* _Reading text_:
= = = = =
The uniqueness of False Cape State Park grows from a deeply rooted distinction between preservation and conservation in American environmentalism.
I had the opportunity to travel to False Cape on an informative trip with the DCR Reservation Center leadership in order to learn more about how preservation and conservation drive the policies, and ultimately the experience, of campers on the coast.
False Cape Beach
The biggest difference between preservation and conservation lies in human intervention. Preservation basically maintains hands-off as a priority, while conservation stresses a responsible hands-on approach to land management. “You’ll catch us doing very little management,” said Assistant Park Manager Cameron Swain, as her truck rolled through the neighboring Back Bay National Wildlife Refuge. The park engages in minimal intervention, managing local populations of feral wildlife through low-impact hunting of wild boar and deer. Nesting boxes are also provided to promote the population of wood ducks in Back Bay. Additionally, controlled burns at False Cape keep the invasion of foreign plants to a minimum, while priming the land for new growth.
= = = = =
* _Collected data_:
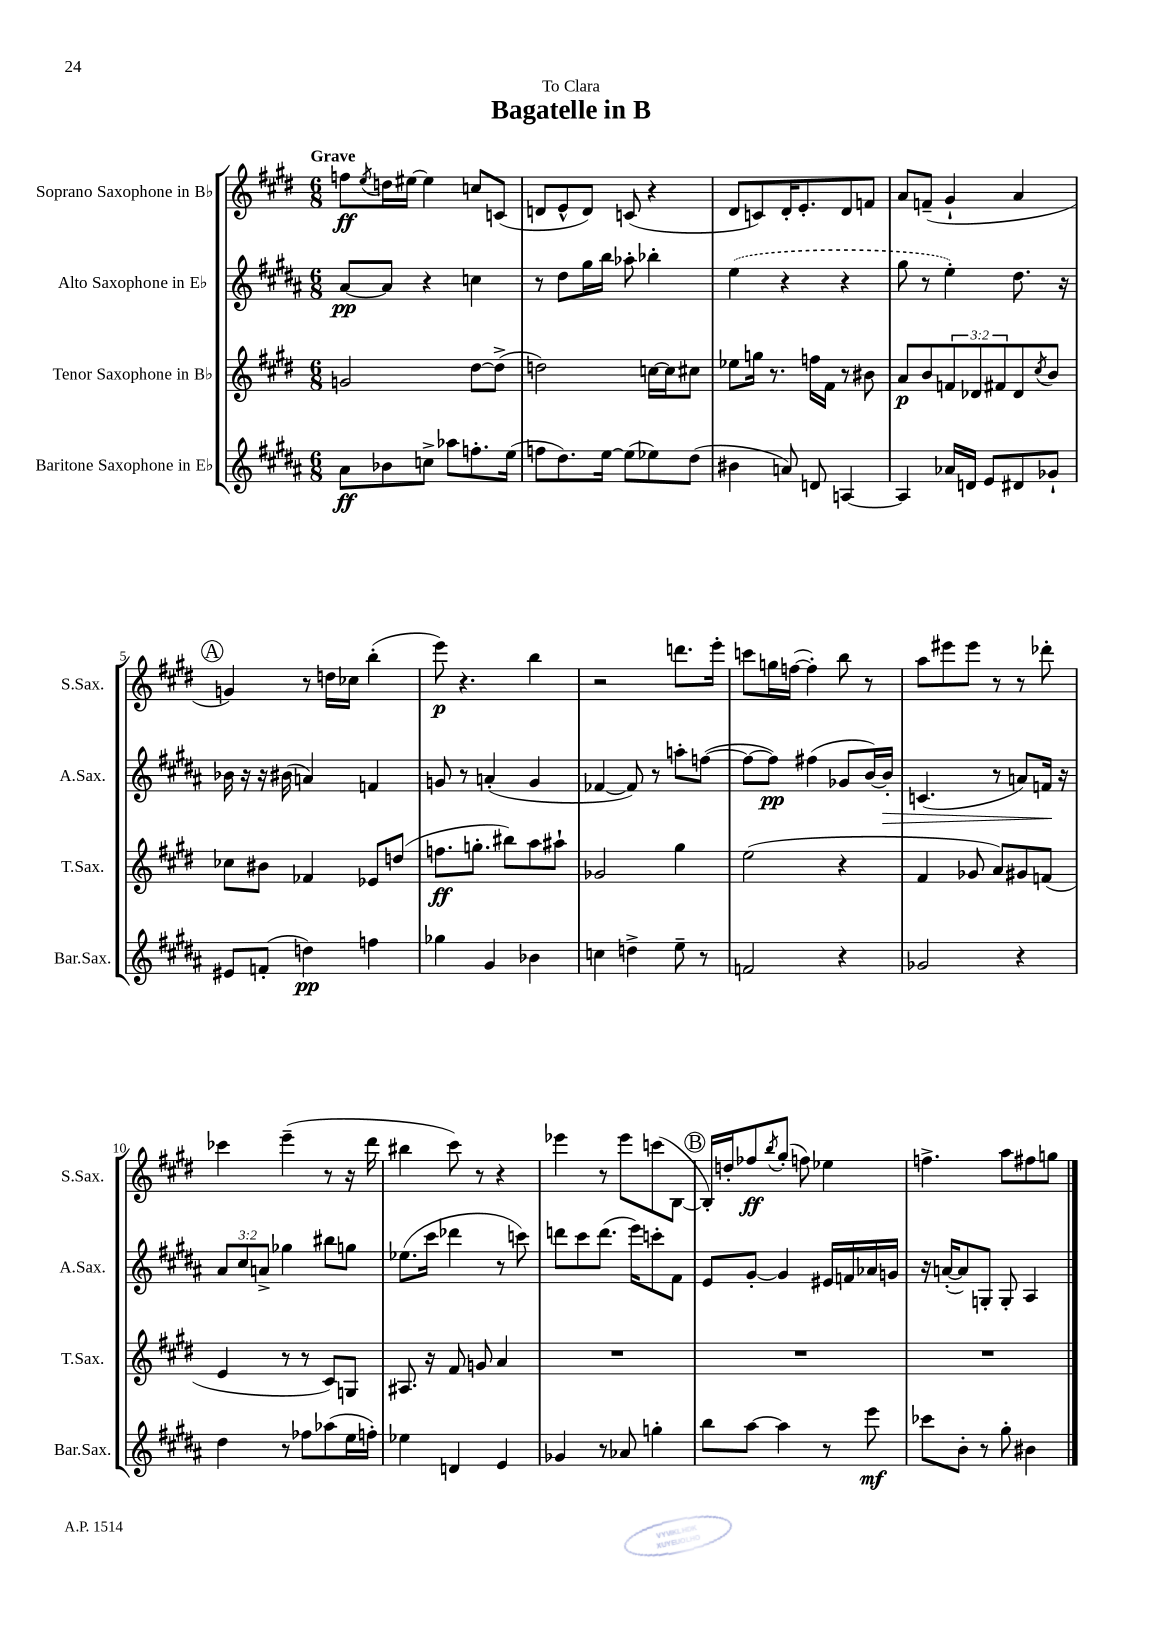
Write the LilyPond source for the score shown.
= = = = =
* _Problem statement_:
Condense the paragraph of the False Cape State Park text that begins "The biggest difference between preservation and conservation" into a short bulleted list of its main facts. The lines have no connection to the text about False Cape State Park.

* _The solution_:
- Human intervention is the main difference: preservation puts a hands-off approach first, while conservation favors responsible hands-on land management.
- Assistant Park Manager Cameron Swain said the park does very little management.
- The park keeps feral wildlife in check through low-impact hunting of wild boar and deer.
- Nesting boxes help the wood duck population in Back Bay.
- Controlled burns at False Cape hold down invasive plants and prepare the land for new growth.